Does this strategy still make sense in 2025?

Warren Buffett is one of the greatest investors ever, so when he offers insight into his investment strategy, people tend to listen. Buffett has made his fortune identifying undervalued businesses and buying them for the company he has led for 60 years, Berkshire Hathaway.

Berkshire shareholders have been rewarded enormously during Buffett’s stewardship, with the stock returning 19.9 percent annually since 1965, compared to 10.4 percent for the S&P 500.

So it may have come as a surprise when Buffett revealed that his wife’s inheritance would be held in a trust, with 90 percent of the money in an S&P 500 index fund and the remaining 10 percent in short-term government bonds.

If you’re trying to decide what portfolio allocations make the most sense for you, it may be helpful to meet with a financial advisor. Bankrate’s financial advisor matching tool can help you find an advisor in your area.

Here’s what Buffett had to say about the 90/10 approach and whether the strategy makes sense today.

In his 2013 letter to Berkshire shareholders, Buffett touted the benefits of investing in stocks over the long term and explained how even someone who knows very little about investing can achieve satisfactory results. He highlighted the point by explaining his instructions for how his wife’s inheritance should be invested once he’s no longer around.

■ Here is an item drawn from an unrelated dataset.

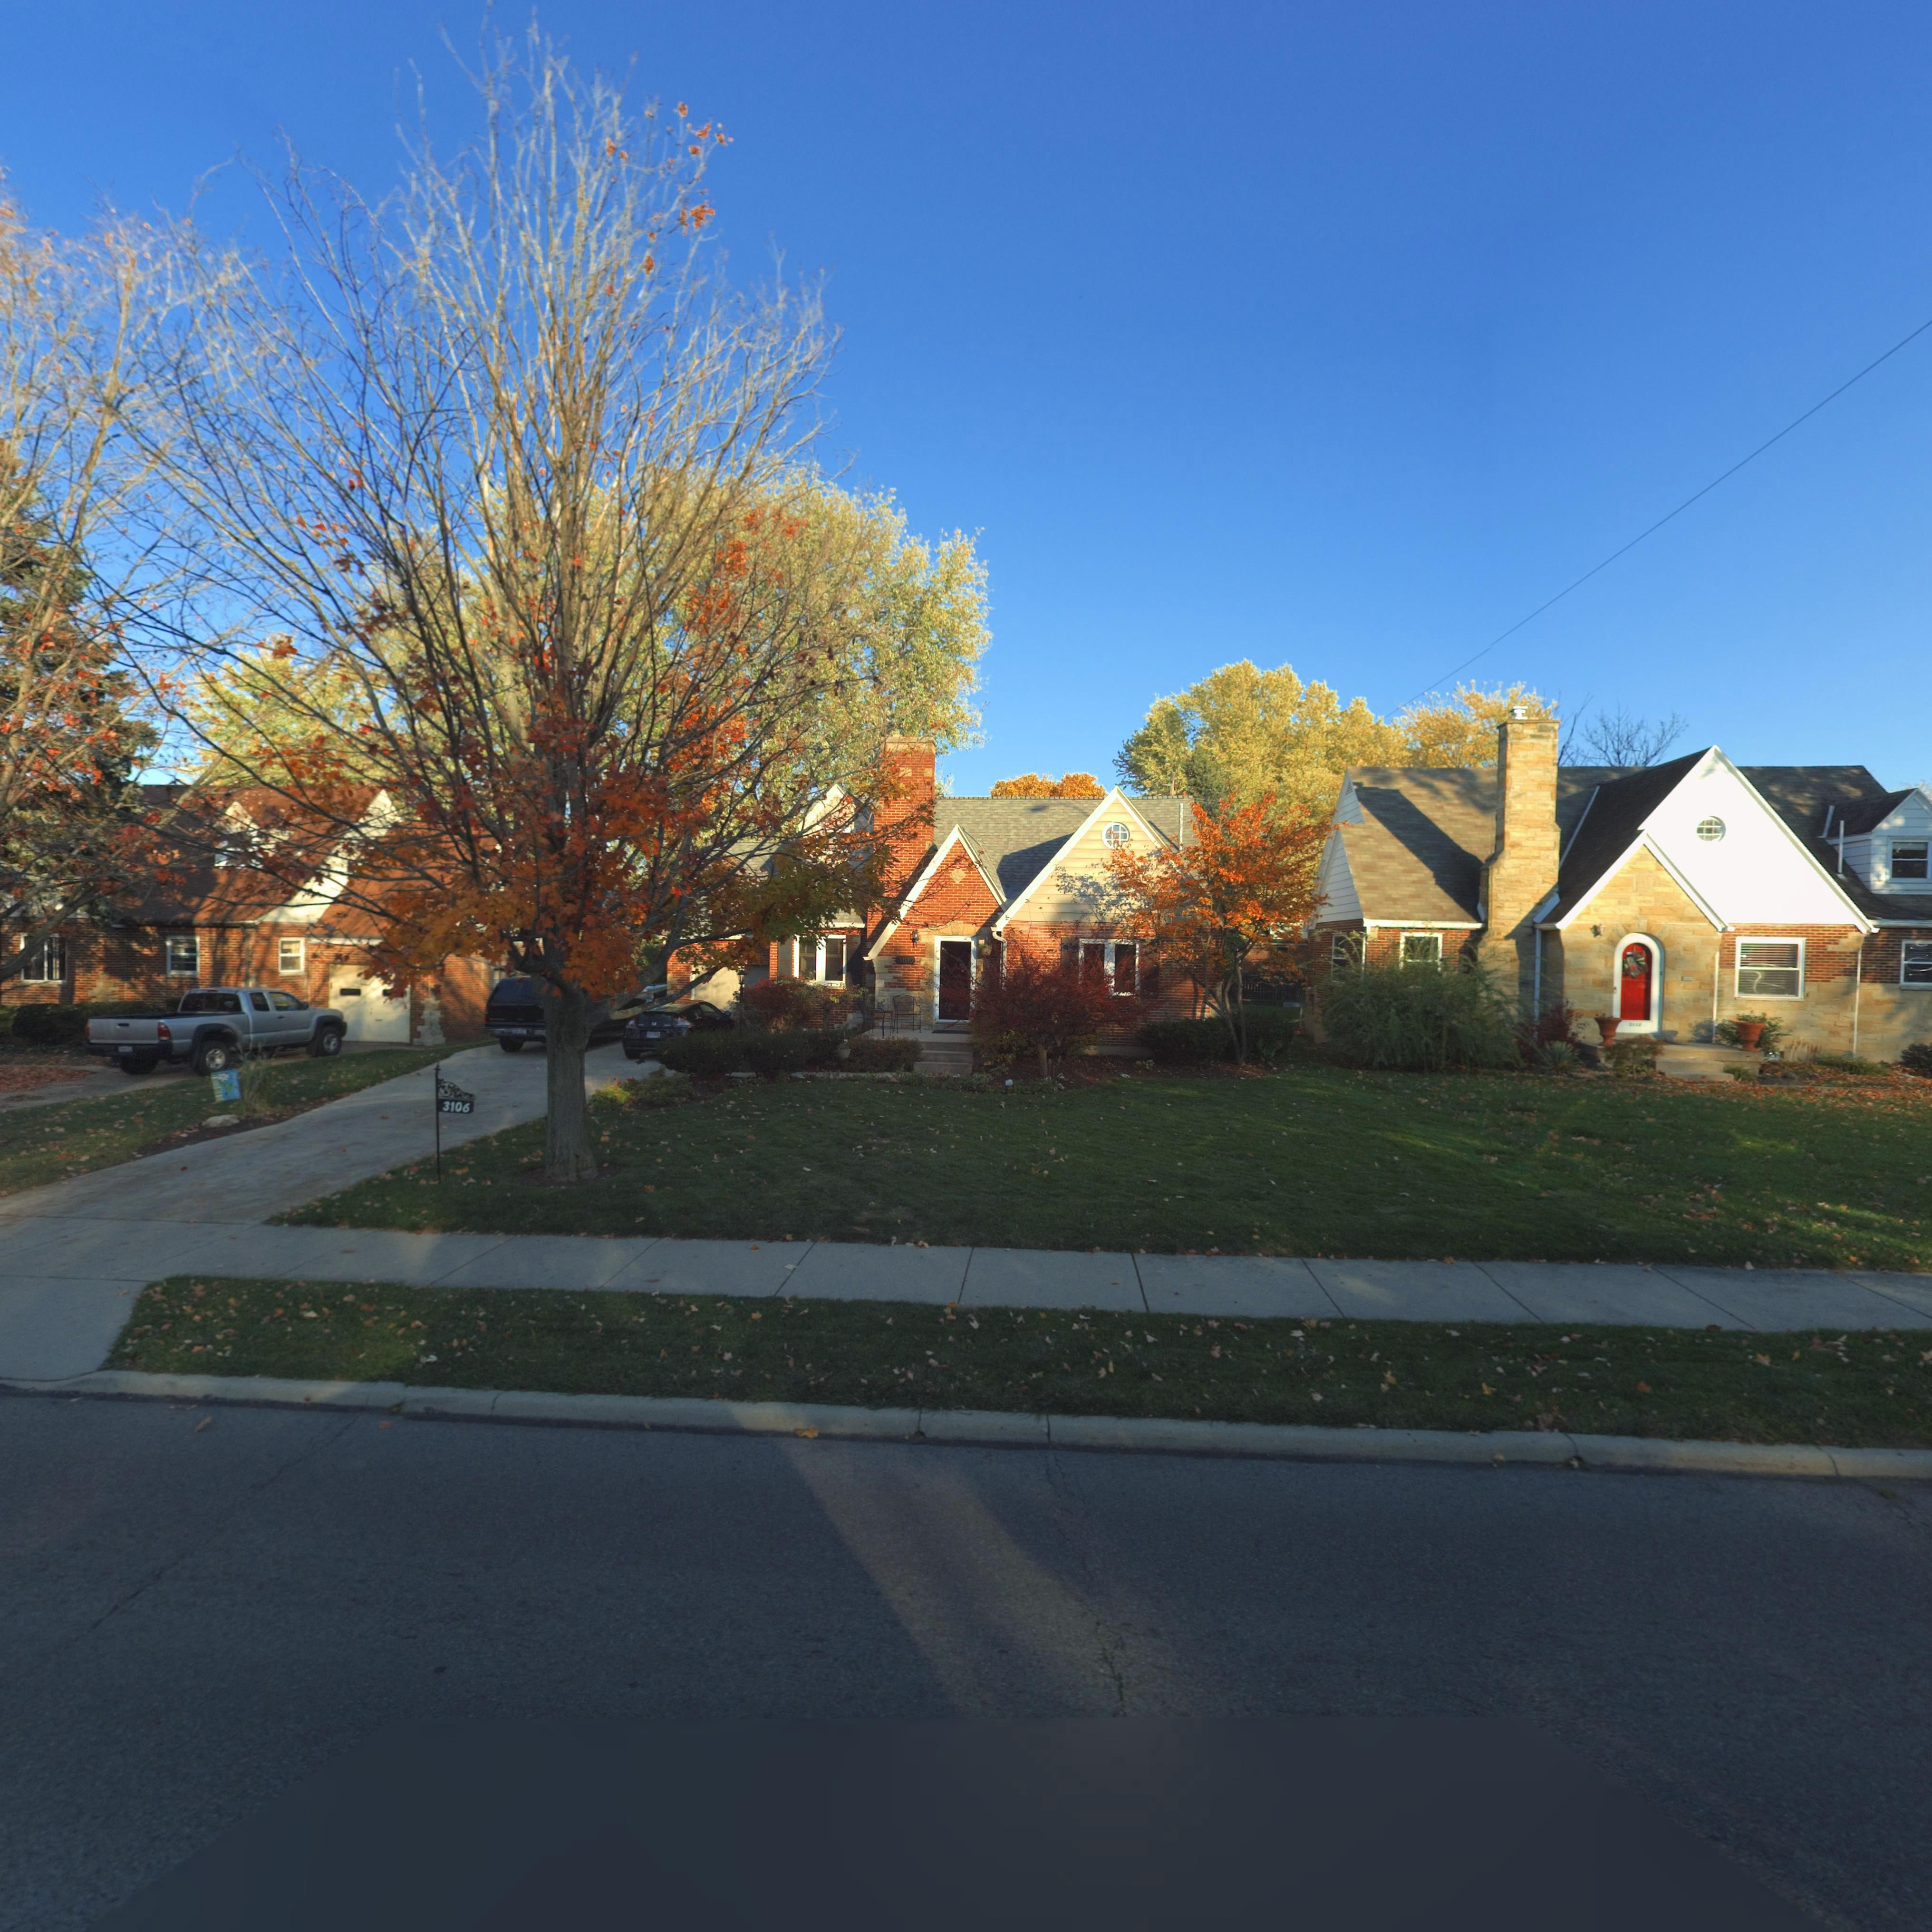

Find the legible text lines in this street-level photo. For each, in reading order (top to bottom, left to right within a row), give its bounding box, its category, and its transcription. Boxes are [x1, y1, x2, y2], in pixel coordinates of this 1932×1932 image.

[897, 956, 914, 964] StreetNumber: 3106
[441, 1100, 472, 1114] StreetNumber: 3106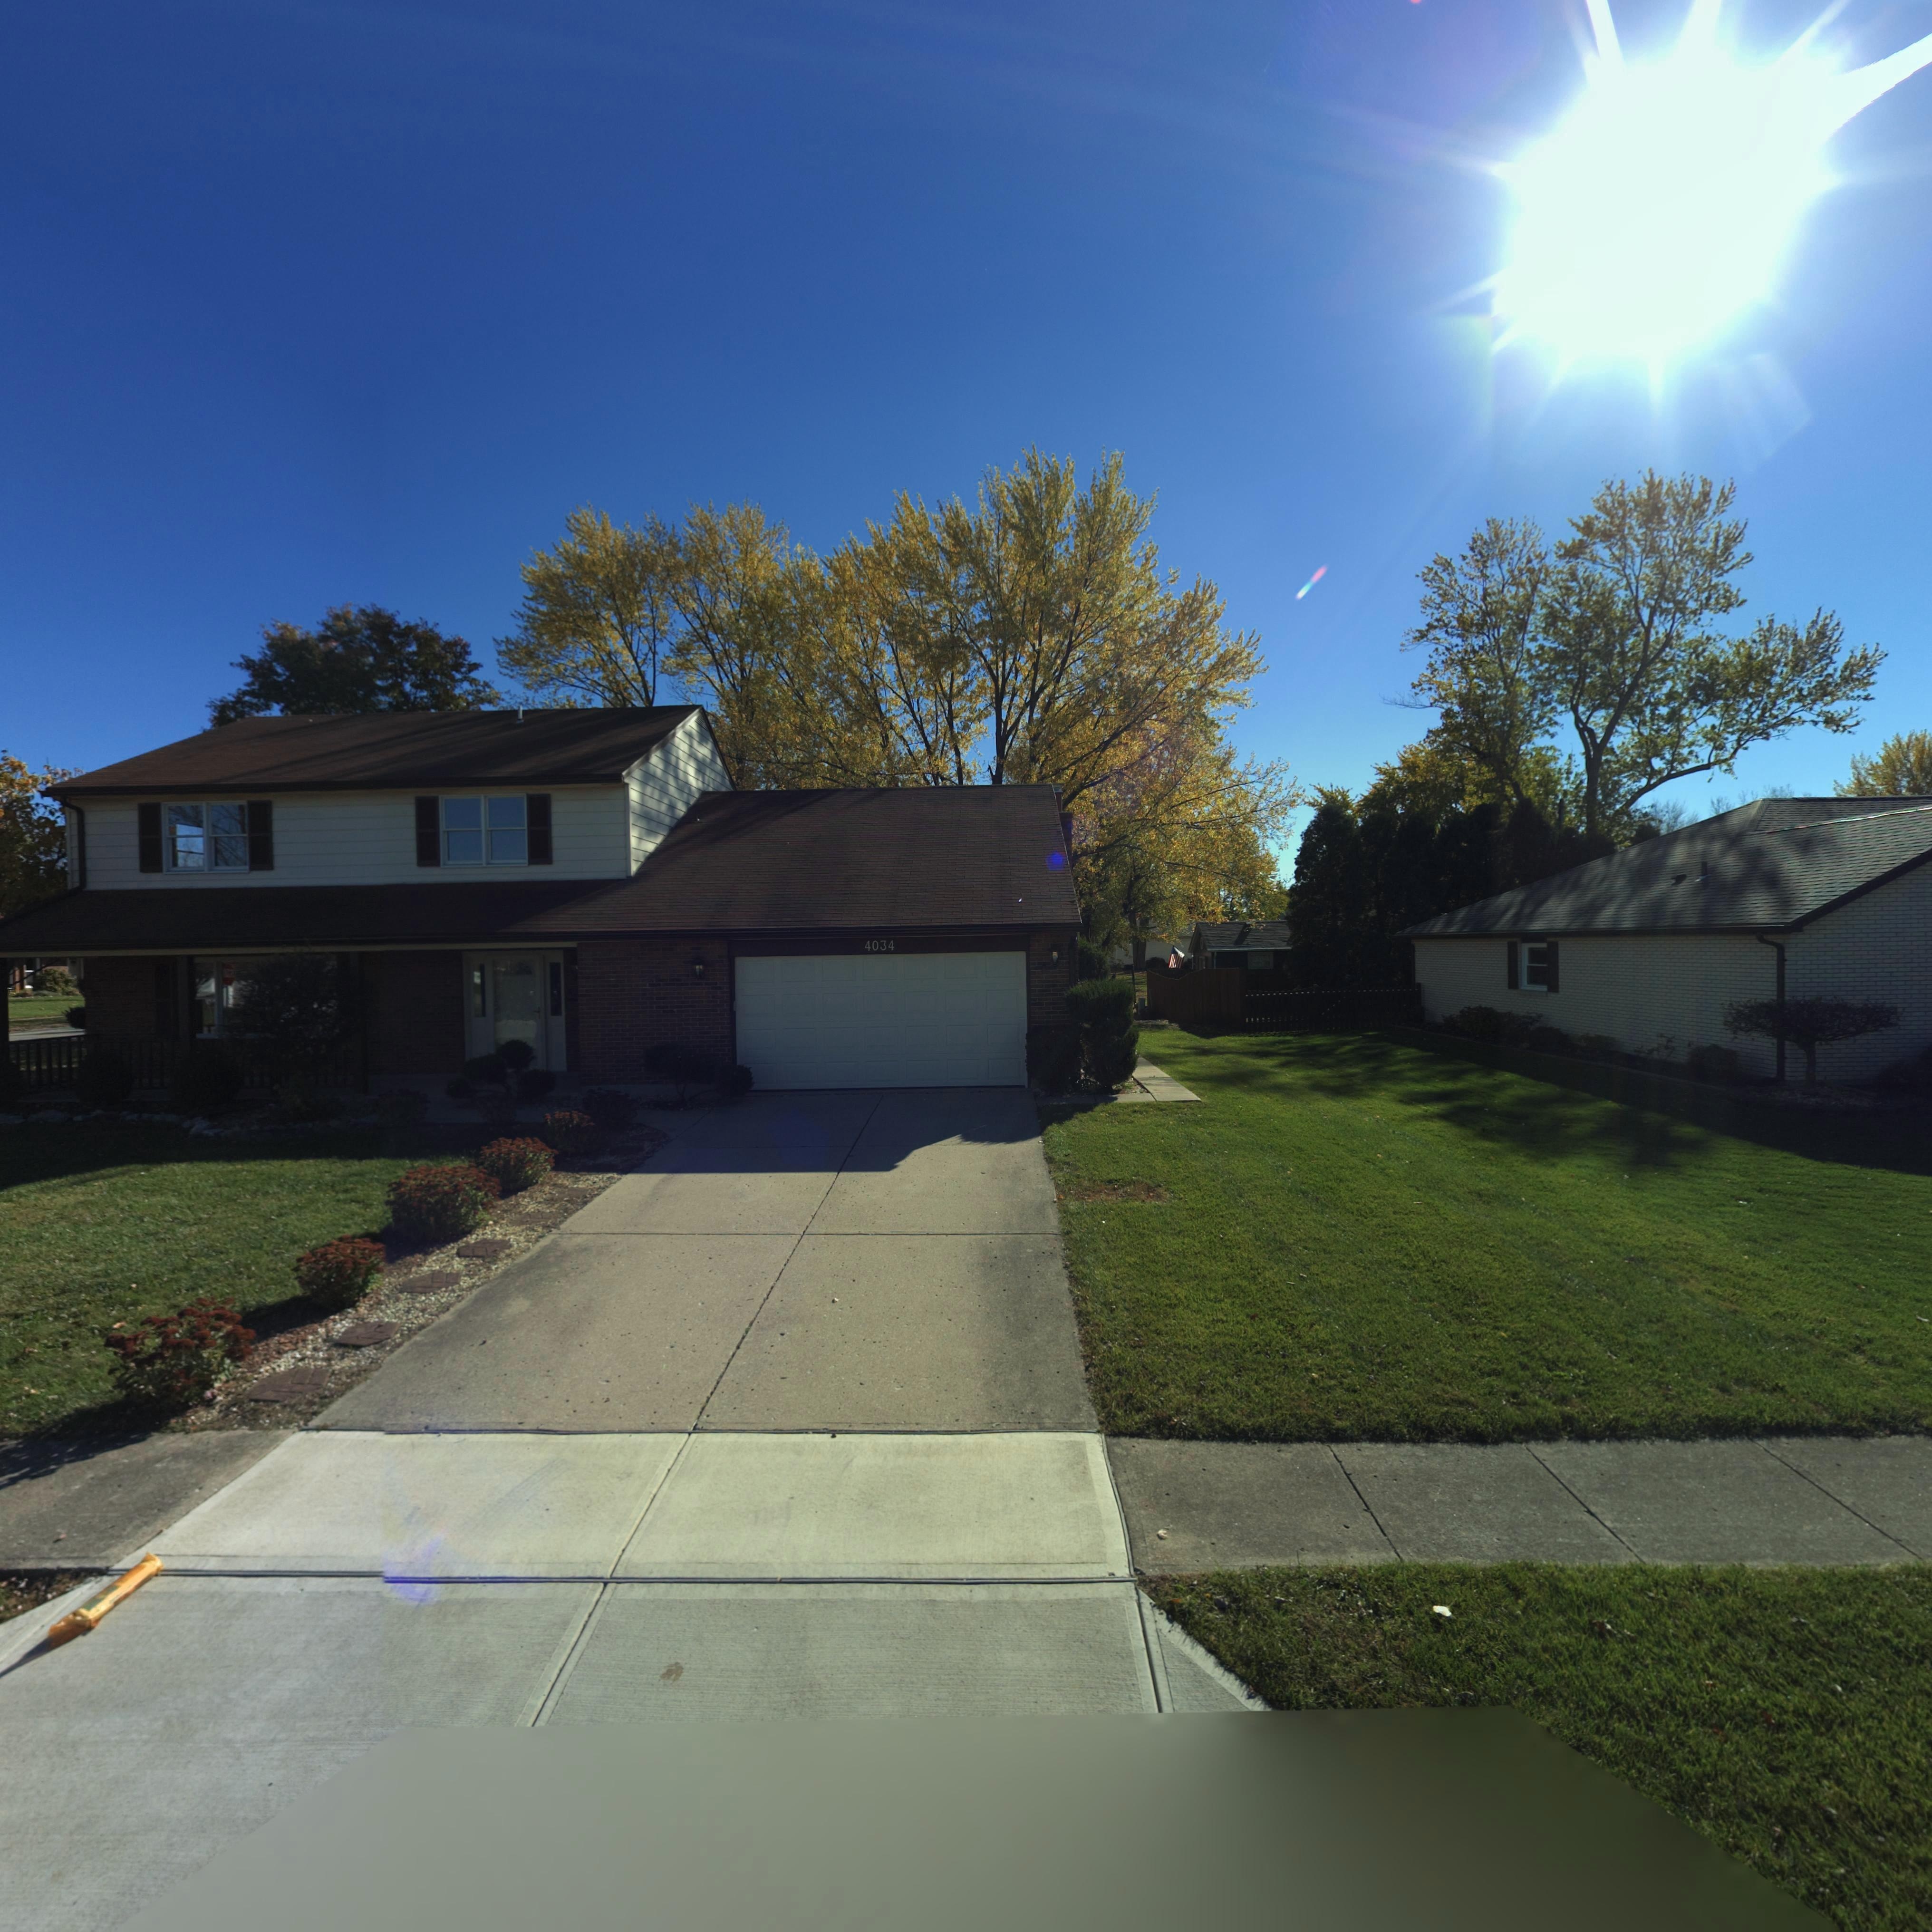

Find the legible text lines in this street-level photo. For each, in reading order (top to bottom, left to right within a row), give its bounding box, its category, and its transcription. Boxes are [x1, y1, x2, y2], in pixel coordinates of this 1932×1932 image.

“My advice to the trustee could not be more simple: Put 10% of the cash in short-term government bonds and 90% in a very low-cost S&P 500 index fund. (I suggest Vanguard’s.),” Buffett wrote. “I believe the trust’s long-term results from this policy will be superior to those attained by most investors – whether pension funds, institutions or individuals – who employ high-fee managers.”

Buffett elaborated on his advice in an interview with CNBC after the letter was released.

“I laid out what I thought the average person who is not an expert on stocks should do. And my widow will not be an expert on stocks,” Buffett said. “I want to be sure she gets a decent result. She isn’t going to get a sensational result, you know?”

“The reason for the 10% in short-term governments is that if there’s a terrible period in the market, and she’s withdrawing 3% or 4% a year, you take it out of that instead of selling stocks at the wrong time,” Buffett said. “She’ll do fine with that. And anybody will do fine with that. It’s low-cost, it’s in a bunch of wonderful businesses, and it takes care of itself.”